I stopped (one day at a time) acting out with others in March ’94. Almost lost that a few times when I didn’t surrender fear. I called myself sober from that date for almost two years before I got honest about “wandering hands” in the middle of the night while “asleep.” I knew for sure there was something wrong when I could hear myself thinking, “You’d better keep your eyes shut so you don’t have to call this a bust.” I finally got a sponsor (and a long-distance phone bill!) and started being more honest. Another year of busts “in the middle of the night” and the sick patterns of my thinking started to emerge.

I was going to bed unsurrendered and when I stirred in the middle of the night it was not God I was reaching out for. As I started to do the daily inventories at the end of the day I began to find God in my sleep and in my semi-sleep life. I heard an S-Anon speaker say, “My head is not a safe neighborhood and I don’t like to go there alone.” I needed you people and the God of my limited understanding to get me out of my head. So for the last four years I’ve averaged an SA conference tape per day and spoken to at least two members per day. My thinking was so distorted that I just had to get my sanity from somewhere and someone else.

In October–November ’96, I did a six-week SA tour of the USA, Canada, UK and Ireland. I met many members who I had heard on conference tapes. Although I had only two weeks of sobriety when I started that trip, I was made welcome wherever I went. At times I was so fearful I couldn’t speak, at other times so fearful I couldn’t shut up. And what I got back was acceptance. During that trip I phoned back to Australia on average every day. I needed to stay connected.

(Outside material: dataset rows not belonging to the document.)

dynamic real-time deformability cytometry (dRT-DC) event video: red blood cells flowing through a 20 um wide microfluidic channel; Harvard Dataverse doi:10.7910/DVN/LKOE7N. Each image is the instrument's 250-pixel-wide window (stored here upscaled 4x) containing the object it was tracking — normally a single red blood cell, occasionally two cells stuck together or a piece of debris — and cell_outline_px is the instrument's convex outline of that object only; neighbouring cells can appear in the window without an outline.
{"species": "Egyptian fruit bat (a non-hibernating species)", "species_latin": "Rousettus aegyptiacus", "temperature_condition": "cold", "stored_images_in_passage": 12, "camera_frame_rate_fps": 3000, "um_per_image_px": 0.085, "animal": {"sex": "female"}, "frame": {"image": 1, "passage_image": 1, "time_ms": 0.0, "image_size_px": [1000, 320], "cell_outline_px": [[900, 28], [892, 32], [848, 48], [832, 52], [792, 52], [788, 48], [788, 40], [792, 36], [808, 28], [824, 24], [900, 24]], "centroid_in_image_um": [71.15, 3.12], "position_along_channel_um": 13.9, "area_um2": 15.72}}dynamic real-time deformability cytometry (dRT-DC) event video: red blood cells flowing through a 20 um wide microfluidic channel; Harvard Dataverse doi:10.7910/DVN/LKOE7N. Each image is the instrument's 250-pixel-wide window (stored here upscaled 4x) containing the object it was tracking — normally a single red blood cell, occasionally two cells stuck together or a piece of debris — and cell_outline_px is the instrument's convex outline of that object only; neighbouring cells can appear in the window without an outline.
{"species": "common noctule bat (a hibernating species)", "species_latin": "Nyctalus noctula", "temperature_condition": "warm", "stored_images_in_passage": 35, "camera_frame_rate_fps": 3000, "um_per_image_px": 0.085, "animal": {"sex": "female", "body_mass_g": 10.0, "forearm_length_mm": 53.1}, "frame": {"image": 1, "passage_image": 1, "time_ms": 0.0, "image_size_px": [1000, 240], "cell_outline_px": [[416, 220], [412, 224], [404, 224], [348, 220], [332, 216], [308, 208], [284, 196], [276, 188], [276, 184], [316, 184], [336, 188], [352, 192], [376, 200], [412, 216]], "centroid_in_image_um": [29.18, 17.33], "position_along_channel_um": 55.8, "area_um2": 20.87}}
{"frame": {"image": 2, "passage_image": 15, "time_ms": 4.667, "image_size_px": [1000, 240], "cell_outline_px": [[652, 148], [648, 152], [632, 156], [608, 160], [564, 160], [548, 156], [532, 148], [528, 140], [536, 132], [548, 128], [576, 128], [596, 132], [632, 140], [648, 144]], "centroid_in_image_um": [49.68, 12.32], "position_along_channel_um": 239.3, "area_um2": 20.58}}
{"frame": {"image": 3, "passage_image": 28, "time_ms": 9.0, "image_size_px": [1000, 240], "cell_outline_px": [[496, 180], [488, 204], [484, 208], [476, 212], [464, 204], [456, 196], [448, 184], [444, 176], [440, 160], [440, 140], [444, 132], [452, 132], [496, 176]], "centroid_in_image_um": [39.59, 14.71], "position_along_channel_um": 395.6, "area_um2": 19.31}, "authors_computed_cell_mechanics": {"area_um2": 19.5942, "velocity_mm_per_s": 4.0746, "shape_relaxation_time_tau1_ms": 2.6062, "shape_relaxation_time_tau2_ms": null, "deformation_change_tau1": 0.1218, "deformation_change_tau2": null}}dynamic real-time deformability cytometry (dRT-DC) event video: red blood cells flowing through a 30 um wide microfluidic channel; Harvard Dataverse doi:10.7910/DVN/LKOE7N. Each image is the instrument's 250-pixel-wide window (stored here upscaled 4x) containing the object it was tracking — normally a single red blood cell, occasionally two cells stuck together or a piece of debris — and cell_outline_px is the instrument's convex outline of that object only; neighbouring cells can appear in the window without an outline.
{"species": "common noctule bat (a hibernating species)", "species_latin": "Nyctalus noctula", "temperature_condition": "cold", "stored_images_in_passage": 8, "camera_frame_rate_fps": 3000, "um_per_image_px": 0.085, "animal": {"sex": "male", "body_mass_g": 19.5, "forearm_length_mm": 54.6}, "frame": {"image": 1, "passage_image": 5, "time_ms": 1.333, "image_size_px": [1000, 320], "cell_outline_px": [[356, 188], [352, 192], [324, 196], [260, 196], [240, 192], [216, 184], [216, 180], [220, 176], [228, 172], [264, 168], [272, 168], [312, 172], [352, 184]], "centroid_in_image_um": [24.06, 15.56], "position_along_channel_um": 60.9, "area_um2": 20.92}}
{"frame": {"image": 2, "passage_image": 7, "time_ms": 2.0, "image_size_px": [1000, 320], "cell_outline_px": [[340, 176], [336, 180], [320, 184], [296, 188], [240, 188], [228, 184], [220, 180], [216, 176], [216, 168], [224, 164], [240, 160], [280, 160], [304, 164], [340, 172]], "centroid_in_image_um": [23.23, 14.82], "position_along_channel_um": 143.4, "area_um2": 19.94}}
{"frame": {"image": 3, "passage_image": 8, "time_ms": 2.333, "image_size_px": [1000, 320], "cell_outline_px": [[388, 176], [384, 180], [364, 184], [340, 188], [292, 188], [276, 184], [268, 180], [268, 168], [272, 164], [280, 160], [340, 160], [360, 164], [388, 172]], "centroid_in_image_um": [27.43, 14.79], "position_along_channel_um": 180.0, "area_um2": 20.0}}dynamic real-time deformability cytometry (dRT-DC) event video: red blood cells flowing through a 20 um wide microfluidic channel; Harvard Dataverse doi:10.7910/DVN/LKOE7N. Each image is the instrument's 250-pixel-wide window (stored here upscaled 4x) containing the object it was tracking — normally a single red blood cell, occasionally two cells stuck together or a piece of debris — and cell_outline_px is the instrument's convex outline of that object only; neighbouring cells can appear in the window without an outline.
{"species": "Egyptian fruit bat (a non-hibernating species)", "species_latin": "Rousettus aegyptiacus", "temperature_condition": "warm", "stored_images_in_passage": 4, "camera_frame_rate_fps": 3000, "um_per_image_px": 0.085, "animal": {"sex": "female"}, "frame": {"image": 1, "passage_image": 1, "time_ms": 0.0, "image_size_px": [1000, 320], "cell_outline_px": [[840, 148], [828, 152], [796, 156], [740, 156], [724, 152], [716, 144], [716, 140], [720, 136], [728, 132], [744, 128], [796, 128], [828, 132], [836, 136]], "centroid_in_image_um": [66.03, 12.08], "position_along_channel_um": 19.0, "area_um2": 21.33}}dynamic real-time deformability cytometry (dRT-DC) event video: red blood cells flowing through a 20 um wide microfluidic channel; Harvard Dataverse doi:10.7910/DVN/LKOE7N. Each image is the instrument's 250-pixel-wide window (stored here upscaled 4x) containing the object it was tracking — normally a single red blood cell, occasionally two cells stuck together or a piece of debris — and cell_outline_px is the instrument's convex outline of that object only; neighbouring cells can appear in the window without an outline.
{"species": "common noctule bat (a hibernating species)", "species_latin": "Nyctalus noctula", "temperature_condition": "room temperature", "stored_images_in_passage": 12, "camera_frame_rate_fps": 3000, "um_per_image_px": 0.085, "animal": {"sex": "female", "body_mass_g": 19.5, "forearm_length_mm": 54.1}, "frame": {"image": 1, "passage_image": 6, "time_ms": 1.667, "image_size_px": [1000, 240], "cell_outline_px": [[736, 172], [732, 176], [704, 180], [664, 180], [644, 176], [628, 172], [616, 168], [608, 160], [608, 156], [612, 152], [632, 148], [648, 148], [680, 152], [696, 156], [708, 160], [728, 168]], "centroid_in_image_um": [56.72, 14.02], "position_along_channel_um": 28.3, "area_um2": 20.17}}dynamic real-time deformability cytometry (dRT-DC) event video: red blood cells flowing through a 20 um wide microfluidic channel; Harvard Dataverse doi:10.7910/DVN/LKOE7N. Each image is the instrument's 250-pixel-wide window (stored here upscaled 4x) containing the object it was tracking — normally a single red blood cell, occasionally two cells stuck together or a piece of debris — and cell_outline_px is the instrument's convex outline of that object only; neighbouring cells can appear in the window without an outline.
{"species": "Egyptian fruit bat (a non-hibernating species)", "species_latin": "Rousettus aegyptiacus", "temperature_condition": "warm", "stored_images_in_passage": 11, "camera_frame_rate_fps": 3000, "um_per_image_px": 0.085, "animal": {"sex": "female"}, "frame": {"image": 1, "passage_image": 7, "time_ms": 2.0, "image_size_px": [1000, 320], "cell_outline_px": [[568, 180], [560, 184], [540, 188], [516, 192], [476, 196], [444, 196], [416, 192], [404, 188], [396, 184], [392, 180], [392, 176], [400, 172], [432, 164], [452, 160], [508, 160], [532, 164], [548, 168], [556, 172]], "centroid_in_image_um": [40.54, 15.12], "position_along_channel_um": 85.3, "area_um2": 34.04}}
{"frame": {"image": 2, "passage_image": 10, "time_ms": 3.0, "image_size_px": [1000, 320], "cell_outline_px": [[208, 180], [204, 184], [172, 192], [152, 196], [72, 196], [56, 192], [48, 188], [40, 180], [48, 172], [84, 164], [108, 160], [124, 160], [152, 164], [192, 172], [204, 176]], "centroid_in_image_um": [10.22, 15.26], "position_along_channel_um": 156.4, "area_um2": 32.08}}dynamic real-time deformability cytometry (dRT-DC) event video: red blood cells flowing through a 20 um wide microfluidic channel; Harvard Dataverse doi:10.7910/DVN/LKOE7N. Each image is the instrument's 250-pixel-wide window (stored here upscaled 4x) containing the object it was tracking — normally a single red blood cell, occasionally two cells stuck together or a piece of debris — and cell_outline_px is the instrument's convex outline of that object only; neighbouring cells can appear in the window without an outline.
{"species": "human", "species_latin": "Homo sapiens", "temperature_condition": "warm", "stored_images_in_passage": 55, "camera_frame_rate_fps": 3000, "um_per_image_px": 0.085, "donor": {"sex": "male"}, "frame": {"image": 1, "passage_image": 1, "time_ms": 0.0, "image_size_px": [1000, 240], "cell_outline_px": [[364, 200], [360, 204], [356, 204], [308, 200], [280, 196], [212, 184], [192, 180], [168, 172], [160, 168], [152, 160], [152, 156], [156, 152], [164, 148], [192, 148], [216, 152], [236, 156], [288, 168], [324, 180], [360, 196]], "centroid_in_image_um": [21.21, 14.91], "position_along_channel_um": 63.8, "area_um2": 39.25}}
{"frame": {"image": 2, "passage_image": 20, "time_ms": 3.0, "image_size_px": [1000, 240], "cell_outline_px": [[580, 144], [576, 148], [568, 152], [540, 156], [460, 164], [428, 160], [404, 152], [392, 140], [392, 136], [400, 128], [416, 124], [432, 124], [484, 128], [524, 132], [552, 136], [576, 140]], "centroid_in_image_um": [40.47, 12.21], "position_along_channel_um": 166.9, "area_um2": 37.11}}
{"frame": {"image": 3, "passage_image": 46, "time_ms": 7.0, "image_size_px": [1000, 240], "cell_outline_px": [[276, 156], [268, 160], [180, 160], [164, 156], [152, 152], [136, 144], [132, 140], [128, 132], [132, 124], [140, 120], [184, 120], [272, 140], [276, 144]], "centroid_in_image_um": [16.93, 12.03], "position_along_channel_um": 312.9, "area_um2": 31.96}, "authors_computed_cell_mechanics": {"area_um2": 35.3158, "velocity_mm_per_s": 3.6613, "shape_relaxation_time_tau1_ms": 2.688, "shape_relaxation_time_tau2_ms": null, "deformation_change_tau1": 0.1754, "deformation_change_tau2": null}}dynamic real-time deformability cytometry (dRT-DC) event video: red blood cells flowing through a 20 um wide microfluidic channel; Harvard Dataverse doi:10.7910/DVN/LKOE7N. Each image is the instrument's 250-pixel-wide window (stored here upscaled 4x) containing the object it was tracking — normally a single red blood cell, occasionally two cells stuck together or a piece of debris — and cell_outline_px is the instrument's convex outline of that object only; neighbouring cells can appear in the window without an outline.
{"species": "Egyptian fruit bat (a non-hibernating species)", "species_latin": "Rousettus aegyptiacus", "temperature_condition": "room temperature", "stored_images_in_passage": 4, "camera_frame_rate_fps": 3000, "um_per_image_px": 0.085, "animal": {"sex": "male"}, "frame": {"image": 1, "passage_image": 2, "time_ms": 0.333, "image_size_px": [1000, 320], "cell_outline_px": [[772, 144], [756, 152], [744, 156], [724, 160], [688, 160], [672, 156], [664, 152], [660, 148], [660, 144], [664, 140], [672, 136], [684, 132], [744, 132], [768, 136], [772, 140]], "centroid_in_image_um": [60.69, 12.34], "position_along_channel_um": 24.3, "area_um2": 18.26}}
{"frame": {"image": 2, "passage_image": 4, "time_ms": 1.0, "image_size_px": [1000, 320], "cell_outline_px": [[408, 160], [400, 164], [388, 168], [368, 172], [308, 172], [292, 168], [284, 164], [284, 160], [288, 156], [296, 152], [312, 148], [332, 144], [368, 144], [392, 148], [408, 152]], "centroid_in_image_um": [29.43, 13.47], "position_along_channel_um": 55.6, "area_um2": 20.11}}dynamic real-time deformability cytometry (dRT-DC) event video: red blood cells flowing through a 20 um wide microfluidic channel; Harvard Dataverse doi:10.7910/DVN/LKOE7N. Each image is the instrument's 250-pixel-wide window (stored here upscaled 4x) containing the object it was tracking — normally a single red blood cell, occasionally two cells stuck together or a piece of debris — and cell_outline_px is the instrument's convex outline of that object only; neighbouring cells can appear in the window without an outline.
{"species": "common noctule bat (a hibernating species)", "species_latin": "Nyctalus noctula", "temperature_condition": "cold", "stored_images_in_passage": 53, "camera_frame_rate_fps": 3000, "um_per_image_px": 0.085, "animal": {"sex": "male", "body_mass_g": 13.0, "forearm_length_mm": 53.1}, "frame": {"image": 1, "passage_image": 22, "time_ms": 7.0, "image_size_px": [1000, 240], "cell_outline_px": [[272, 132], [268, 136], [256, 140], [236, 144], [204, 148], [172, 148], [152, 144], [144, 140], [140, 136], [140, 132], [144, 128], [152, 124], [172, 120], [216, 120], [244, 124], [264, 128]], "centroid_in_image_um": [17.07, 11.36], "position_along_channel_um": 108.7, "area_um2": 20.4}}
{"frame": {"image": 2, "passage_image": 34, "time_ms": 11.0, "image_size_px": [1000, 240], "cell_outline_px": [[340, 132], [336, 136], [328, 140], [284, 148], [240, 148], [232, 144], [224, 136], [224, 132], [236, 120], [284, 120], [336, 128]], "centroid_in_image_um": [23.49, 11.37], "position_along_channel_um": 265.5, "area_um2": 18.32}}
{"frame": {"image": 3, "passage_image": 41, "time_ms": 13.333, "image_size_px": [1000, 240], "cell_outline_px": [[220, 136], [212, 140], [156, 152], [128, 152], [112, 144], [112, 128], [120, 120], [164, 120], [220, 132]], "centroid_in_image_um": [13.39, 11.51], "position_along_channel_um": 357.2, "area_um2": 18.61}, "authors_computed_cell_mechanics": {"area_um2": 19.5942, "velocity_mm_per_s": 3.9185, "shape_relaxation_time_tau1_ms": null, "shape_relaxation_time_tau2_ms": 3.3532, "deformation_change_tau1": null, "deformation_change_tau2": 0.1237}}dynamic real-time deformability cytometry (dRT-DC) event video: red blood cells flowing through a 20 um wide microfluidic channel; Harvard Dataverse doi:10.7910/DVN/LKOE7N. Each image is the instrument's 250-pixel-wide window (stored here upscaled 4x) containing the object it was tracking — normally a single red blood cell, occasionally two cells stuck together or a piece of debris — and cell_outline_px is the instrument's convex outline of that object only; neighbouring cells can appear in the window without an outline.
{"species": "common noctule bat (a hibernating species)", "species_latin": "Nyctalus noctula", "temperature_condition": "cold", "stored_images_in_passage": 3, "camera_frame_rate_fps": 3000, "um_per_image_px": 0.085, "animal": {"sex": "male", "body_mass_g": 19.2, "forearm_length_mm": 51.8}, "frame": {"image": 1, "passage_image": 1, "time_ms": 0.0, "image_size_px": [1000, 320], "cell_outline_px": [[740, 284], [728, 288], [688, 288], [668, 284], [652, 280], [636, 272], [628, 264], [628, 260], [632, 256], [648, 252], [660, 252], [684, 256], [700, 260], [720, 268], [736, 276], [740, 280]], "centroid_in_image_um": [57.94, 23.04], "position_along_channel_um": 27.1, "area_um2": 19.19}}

Then a few weeks after I returned I busted again with starting the big M “in the middle of the night.” Complacency and grandiosity had set in again. So here I am over a year later, over a year sober. The SA Internet meeting has helped a lot. It’s kept me focused on recovery during each day. There have been a couple of close calls. On those occasions I did what I had been shown to do — inventory it, pray about it and talk about it. Service has been a blessing, getting me out of my head. Gratitude has been a great tool — it brings me up when I’m down and down when I’m up. It gets me out of my head and into the God connection.

Recently I had been thinking I was “all done.” Through sad experience I’ve learned to surrender that particular thought when it arises. I know when I surrender the slightest hint of lust I have freedom. When I take the second look/thought or the prolonged first look/thought the freedom and serenity start to go. I’m still very susceptible to lust. There have been a number of rewards of sobriety and recovery. I’m learning to listen more. I’ve discovered real intimacy with men in the program; better than the counterfeit intimacy I had before. Also there is a growing ability to see reality more clearly than I ever have. The unreality of my thinking astounds me at times.

So thank you all for helping me stay sober today, getting progressively sober over the last five years and for this last year of full sobriety. Please keep coming back. Every time you share you give me your trust and honesty. That’s a precious gift that helps me to be more trusting and honest. Keep surrendering — what else is there?